Several or more than several years ago, my vible (wife) Shirley and I visited our kids in New Jersey. They were going on vacation for a few days and left the ainiklach in our care. We looked forward to being with our ainiklach and soon began following their parents’ suggested list.

Shirley reviewed their homework and prepared the meals. My function was to entertain them by hiking, and to tell them bubeh maises (tall tales) to encourage them to fall asleep. The bubeh maises usually had a message attached, such as being careful not to get lost and reviewing vital information with them, such as their address and phone number.   

The kids live near a nature preserve and enjoyed hiking on the trails and collecting “stuff.” On one of our hikes, we collected feathers, stones, wood chips, etc. in order to create a “golem,” a new project. After all, if the Maharal could do it, why not give it a try ourselves!?

Upon returning home, we took clay and formed a golem, and for a while thought that we could get the thing to at least move one inch! When we moved it, however, the gantseh miseh (whole thing) crashed, and the golem went to pot, so to speak.       

Anyway, one day we set out on a trail that curved towards a path that led to another trail – and before you knew it, I was totally lost! My misehs about not getting lost went to the wind, so to speak.

Of course, my ainiklach were delighted, and I still believe that they were aware of where we were, since they had been there before. Anyway, we departed from the trail and finally exited the nature preserve. We soon realized that we were in another section of town! I was too exhausted to return to the woods and follow another trail. Nu, voss zol mehn tawn (what to do)? I attempted to flag down a car, but the driver had us teef ihn bawd (ignored us) and kept on driving.

Another car approached, and the driver was a yenteh who gave me directions that could lead you to Brooklyn!

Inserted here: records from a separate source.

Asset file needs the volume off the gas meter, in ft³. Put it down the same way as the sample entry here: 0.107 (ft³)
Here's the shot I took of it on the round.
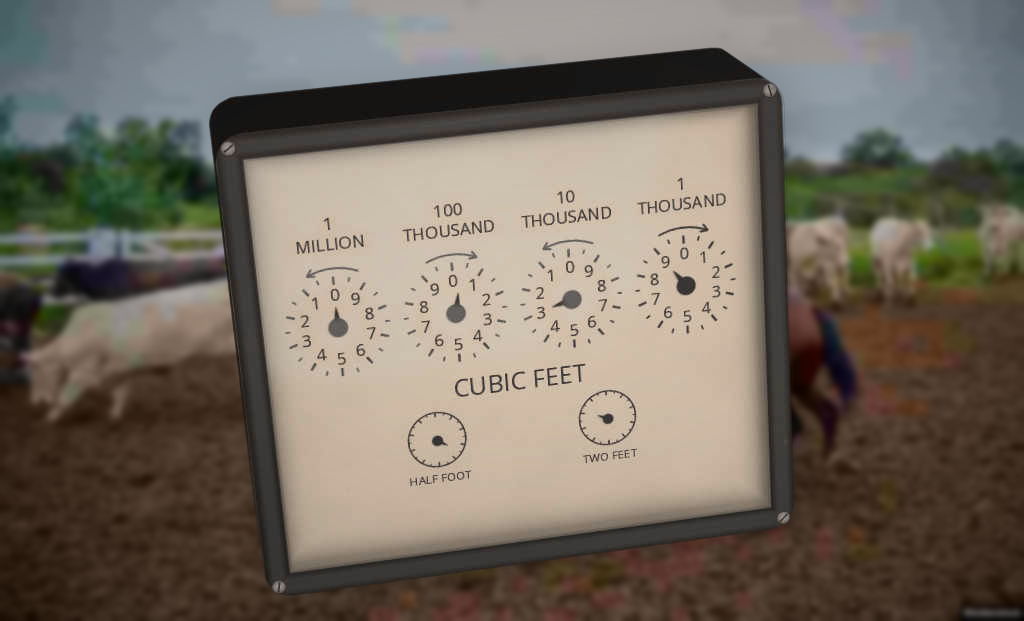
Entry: 2900 (ft³)
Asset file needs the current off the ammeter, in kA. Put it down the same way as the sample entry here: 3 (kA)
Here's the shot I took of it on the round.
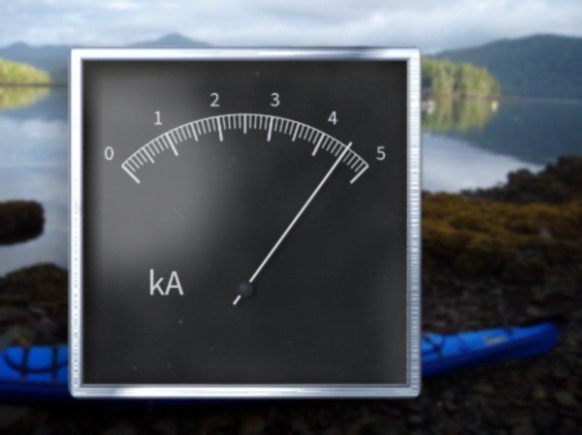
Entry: 4.5 (kA)
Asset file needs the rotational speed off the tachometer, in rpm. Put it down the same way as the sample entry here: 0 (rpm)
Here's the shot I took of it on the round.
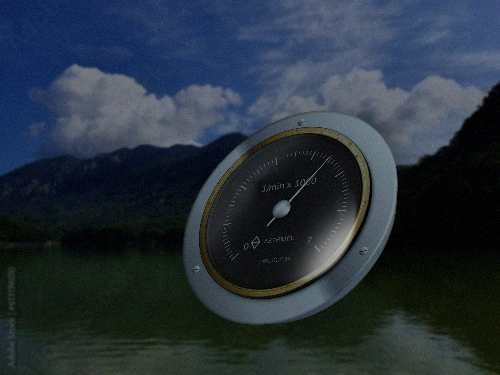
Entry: 4500 (rpm)
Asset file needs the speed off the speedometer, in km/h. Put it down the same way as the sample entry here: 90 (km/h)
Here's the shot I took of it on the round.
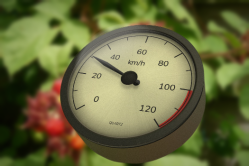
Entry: 30 (km/h)
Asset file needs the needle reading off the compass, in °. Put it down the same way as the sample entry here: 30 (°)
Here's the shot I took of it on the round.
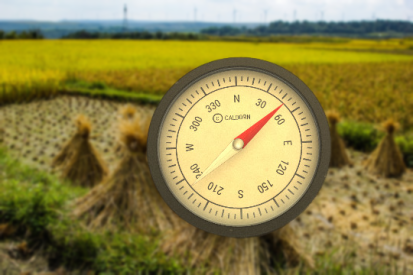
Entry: 50 (°)
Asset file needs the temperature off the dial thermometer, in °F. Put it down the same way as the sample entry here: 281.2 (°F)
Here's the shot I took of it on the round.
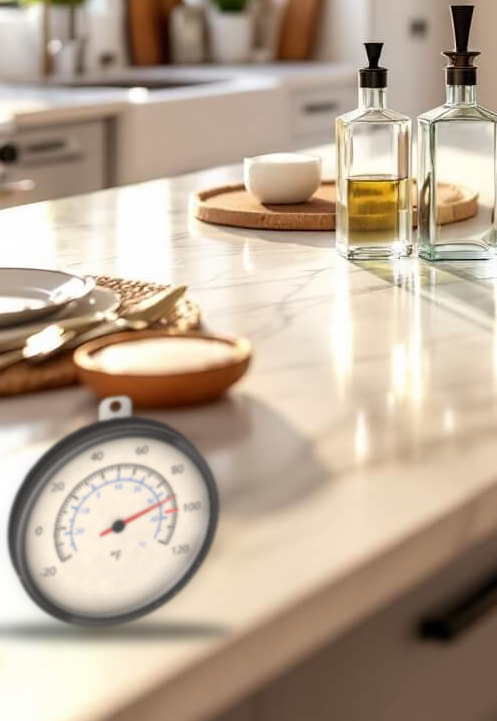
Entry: 90 (°F)
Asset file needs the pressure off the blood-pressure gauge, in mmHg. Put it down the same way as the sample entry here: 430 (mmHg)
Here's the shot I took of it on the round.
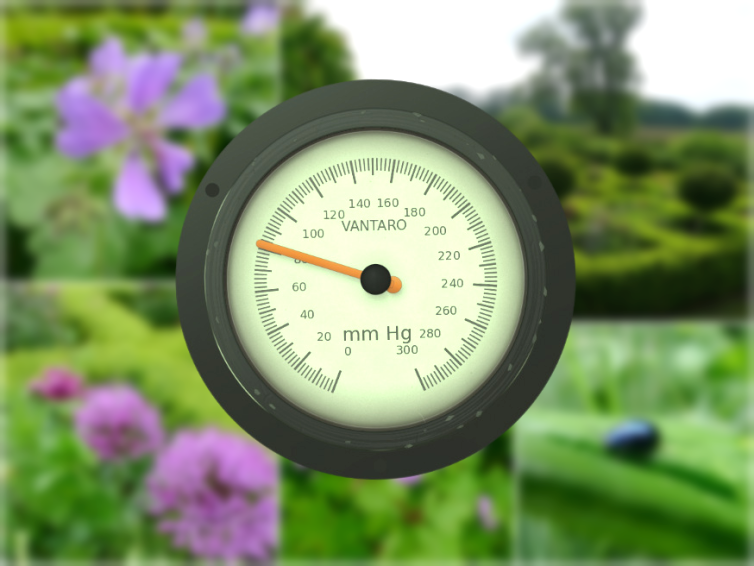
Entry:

She told me to walk a mile north, make a left where there was a red building, walk five blocks and then ask someone else! Hairst ah geshichteh (can you imagine such a thing)?  

Nu, I was ready to return to the trail in the woods when an outstanding ness (miracle) occurred: A police car drove by. I assured the kids that we were witnessing a real miracle and would soon be on our way home. They were not happy, because they were ready to hike for another few miles!

The officer stopped and told me that he was sorry, but he was on his routine route and could not help us. His next brilliant suggestion was that we should return to the path in the woods! He had me ihn bawd, so to speak, and I figured that he was an anti-Semite for sure!           

The kids were having a marvelous time and, as mentioned, wanted to return to the woods, so we turned around, ready to continue hiking. Suddenly I spotted a balabatish (refined) and responsible-looking lady leaving her house. Nu, I told the kids, “Let’s give it one more try.” I approached the house and began with the words, “Shalom aleichem.” The good lady’s eyes widened and I explained the situation to her.

She responded “vahrt ain minute (wait a minute)” and returned to the house to discuss the matter with her husband. He warned her that the kids and I might be a trio of no-goodniks and to watch her purse! Hairst ah geshichteh – can you imagine such a thing!

The good lady decided to take a chance, however, and after putting the seatbelts on the children and hiding her purse, she proceeded to our residence. I thanked her and stated that only a Yiddisher mameh would have such rachmoness (pity) on a zaidy and his ainiklach. She smiled and responded, “You should have ah gezunten yohr, a healthy year!”

 I thanked her and slowly walked towards the house with a krechts (sigh), to which my ainiklach responded, “That was fun. Let’s take another walk!”